:: Given entries ::

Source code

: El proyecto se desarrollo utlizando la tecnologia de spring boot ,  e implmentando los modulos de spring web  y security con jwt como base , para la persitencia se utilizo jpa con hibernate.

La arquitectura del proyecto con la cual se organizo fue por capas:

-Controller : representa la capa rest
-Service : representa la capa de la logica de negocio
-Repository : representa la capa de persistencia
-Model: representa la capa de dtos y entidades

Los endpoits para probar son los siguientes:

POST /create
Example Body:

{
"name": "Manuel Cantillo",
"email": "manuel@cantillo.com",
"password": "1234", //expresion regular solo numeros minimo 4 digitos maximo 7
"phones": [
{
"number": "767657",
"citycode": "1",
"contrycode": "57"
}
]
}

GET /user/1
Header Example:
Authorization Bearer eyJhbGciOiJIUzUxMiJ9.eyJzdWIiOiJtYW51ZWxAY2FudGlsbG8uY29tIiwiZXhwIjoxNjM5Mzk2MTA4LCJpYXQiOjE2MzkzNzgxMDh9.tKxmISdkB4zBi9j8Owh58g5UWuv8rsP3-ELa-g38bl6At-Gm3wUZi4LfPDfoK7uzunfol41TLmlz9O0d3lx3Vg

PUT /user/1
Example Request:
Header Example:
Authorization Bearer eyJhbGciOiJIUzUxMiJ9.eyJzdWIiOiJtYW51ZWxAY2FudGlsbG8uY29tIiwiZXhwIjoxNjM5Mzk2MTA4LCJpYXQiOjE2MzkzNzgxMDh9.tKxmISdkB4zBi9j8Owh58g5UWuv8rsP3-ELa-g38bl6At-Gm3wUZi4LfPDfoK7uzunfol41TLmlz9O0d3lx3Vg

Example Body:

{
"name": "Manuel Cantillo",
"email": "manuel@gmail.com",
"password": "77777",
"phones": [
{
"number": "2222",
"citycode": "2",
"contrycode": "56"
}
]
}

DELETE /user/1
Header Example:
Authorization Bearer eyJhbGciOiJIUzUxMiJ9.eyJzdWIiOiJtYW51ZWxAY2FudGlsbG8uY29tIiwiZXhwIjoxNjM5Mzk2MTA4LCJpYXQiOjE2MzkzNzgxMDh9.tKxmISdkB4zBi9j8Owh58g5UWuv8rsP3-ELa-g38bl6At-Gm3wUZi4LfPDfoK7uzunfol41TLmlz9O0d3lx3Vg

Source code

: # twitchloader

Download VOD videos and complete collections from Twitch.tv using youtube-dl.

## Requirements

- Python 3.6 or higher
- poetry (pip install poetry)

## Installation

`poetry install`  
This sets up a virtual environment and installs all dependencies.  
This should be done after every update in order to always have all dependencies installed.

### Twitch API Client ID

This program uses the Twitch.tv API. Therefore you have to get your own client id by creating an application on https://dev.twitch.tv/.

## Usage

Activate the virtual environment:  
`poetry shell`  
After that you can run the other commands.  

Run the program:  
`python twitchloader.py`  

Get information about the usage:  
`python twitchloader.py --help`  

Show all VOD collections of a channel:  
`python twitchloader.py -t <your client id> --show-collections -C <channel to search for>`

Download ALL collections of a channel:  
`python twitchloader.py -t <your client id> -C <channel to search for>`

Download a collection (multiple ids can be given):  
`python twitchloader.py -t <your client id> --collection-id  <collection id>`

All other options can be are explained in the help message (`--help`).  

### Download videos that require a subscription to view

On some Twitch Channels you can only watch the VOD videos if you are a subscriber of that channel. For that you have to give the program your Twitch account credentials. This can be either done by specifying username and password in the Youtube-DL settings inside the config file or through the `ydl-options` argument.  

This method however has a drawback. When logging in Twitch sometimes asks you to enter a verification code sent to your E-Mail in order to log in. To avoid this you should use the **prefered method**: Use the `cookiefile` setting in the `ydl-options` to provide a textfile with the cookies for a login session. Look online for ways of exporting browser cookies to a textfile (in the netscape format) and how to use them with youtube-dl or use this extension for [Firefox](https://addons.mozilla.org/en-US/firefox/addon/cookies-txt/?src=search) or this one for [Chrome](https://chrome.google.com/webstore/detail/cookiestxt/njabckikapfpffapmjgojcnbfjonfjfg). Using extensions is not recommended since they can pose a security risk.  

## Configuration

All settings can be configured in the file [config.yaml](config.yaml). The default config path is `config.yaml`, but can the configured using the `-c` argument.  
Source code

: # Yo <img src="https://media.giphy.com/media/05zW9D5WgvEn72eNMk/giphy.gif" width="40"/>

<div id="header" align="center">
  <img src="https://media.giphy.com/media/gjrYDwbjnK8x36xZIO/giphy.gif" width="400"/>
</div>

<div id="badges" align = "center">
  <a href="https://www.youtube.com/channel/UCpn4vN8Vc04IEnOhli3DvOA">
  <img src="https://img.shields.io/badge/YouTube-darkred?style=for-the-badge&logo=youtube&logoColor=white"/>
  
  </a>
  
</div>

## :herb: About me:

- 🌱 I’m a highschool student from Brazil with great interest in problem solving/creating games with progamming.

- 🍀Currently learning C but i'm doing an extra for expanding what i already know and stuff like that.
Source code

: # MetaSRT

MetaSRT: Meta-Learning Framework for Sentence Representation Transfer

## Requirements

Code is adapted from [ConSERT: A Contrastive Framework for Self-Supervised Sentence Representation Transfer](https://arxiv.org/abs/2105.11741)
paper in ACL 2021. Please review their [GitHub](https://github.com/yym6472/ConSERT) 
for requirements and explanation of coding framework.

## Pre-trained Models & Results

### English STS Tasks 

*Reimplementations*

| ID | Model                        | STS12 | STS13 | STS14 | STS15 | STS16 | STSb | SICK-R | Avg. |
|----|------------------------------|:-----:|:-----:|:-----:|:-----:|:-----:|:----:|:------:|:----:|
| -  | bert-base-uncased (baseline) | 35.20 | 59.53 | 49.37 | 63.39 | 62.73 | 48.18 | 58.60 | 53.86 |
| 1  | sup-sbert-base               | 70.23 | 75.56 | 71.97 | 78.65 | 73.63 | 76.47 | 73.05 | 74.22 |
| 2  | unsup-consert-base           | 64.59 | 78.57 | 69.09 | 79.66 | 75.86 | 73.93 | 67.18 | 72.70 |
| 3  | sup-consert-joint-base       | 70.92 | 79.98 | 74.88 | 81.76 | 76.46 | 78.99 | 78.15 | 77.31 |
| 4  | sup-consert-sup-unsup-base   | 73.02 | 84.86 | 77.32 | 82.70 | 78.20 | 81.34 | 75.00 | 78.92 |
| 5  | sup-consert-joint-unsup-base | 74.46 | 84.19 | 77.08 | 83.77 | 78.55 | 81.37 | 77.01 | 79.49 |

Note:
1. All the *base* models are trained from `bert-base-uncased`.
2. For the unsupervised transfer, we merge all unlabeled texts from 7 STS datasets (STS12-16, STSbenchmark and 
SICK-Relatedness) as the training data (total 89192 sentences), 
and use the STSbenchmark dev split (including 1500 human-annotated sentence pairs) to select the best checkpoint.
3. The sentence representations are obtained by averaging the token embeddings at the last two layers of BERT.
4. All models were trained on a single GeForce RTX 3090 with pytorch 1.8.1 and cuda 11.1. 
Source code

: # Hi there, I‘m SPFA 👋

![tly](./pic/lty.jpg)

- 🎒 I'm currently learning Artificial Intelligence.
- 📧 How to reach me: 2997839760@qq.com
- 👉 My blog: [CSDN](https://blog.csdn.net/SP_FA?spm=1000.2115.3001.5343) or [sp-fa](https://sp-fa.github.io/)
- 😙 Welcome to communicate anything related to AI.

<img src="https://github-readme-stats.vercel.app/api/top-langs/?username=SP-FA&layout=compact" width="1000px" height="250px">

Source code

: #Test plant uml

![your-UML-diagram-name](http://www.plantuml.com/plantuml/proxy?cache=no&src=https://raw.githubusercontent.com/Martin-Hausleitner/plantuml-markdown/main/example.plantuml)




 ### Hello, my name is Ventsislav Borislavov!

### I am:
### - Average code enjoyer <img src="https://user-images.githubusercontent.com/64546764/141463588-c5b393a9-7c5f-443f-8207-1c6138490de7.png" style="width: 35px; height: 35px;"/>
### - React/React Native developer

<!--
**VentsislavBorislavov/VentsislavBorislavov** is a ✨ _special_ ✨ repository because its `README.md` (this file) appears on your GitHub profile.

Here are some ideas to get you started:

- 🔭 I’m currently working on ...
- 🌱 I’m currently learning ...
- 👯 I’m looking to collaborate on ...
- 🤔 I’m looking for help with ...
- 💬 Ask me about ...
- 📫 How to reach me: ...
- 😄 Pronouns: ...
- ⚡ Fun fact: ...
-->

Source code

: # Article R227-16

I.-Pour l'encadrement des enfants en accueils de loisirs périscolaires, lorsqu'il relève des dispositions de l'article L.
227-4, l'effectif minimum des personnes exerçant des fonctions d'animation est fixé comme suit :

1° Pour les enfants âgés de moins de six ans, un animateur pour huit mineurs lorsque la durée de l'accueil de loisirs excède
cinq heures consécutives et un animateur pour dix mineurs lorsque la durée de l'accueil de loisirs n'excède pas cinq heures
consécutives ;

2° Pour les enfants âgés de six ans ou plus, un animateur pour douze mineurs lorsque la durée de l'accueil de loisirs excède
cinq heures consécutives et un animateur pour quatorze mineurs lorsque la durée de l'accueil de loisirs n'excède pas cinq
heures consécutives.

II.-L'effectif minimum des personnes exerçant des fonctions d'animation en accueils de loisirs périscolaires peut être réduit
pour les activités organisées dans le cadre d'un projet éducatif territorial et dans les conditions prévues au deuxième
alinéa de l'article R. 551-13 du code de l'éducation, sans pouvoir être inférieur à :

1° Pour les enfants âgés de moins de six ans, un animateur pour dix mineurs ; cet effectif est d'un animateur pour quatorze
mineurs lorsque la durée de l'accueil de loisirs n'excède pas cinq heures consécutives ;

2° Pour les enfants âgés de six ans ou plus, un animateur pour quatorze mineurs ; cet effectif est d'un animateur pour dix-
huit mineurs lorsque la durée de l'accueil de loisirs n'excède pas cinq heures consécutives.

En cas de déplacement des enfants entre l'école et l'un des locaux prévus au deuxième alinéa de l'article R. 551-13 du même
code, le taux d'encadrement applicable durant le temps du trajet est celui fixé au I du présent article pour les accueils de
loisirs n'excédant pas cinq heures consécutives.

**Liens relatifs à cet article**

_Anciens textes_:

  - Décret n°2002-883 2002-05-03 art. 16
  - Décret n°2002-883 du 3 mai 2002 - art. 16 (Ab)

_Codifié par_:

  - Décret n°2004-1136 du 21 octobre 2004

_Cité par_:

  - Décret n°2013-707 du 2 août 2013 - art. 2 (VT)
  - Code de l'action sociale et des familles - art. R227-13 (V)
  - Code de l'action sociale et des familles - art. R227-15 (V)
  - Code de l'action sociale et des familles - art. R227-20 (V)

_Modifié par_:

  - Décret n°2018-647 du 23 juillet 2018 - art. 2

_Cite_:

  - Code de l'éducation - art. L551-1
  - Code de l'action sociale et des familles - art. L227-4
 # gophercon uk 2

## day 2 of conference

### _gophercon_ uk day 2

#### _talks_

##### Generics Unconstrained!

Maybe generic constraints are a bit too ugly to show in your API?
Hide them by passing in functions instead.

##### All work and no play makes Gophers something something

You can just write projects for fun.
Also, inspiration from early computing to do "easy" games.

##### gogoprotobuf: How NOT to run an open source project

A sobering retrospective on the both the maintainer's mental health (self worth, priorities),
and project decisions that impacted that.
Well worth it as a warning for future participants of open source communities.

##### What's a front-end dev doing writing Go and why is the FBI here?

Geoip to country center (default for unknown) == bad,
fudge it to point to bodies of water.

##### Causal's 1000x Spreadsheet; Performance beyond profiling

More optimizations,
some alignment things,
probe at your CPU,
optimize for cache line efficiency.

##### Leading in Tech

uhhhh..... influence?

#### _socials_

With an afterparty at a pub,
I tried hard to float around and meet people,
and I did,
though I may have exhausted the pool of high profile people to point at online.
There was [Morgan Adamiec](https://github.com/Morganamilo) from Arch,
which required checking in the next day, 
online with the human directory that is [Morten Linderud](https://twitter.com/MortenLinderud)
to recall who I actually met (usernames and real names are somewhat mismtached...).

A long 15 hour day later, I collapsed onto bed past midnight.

:::

To do:
Which lines run from the one containing "Download VOD videos" through the one containing "On some Twitch" in the listing above? Echo that span, both end lines included, without any changes.

Output for this exercise:
Download VOD videos and complete collections from Twitch.tv using youtube-dl.

## Requirements

- Python 3.6 or higher
- poetry (pip install poetry)

## Installation

`poetry install`  
This sets up a virtual environment and installs all dependencies.  
This should be done after every update in order to always have all dependencies installed.

### Twitch API Client ID

This program uses the Twitch.tv API. Therefore you have to get your own client id by creating an application on https://dev.twitch.tv/.

## Usage

Activate the virtual environment:  
`poetry shell`  
After that you can run the other commands.  

Run the program:  
`python twitchloader.py`  

Get information about the usage:  
`python twitchloader.py --help`  

Show all VOD collections of a channel:  
`python twitchloader.py -t <your client id> --show-collections -C <channel to search for>`

Download ALL collections of a channel:  
`python twitchloader.py -t <your client id> -C <channel to search for>`

Download a collection (multiple ids can be given):  
`python twitchloader.py -t <your client id> --collection-id  <collection id>`

All other options can be are explained in the help message (`--help`).  

### Download videos that require a subscription to view

On some Twitch Channels you can only watch the VOD videos if you are a subscriber of that channel. For that you have to give the program your Twitch account credentials. This can be either done by specifying username and password in the Youtube-DL settings inside the config file or through the `ydl-options` argument.  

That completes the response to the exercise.